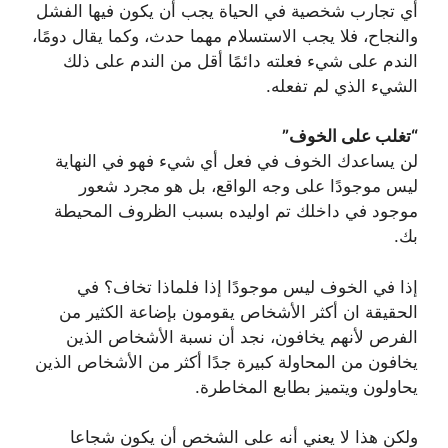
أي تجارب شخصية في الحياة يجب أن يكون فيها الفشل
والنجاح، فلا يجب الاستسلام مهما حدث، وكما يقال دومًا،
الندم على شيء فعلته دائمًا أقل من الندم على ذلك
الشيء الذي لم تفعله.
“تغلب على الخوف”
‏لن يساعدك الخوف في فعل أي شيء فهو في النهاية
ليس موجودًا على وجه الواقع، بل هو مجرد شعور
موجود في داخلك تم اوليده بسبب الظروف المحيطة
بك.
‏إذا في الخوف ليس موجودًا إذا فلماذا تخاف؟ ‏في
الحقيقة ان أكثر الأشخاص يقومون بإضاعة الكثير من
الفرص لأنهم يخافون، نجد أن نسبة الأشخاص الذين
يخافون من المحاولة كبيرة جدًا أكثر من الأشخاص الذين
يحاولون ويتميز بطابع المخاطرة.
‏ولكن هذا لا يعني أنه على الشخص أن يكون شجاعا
◇ ◇ ◇ ◇
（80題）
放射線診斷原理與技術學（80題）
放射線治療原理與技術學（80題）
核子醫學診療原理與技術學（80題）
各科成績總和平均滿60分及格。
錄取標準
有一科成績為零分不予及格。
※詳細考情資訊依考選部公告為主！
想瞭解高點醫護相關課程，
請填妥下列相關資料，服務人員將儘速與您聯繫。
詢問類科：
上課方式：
◇ ◇ ◇ ◇
EXERCISE GOAL:
All lines in the listing above from the line containing "الفرص لأنهم يخافون، نجد أن نسبة الأشخاص الذين" to the line containing "أن يكون شجاعا", inclusive, should be retyped exactly; no other lines should appear.

ANSWER BOX:
الفرص لأنهم يخافون، نجد أن نسبة الأشخاص الذين
يخافون من المحاولة كبيرة جدًا أكثر من الأشخاص الذين
يحاولون ويتميز بطابع المخاطرة.
‏ولكن هذا لا يعني أنه على الشخص أن يكون شجاعا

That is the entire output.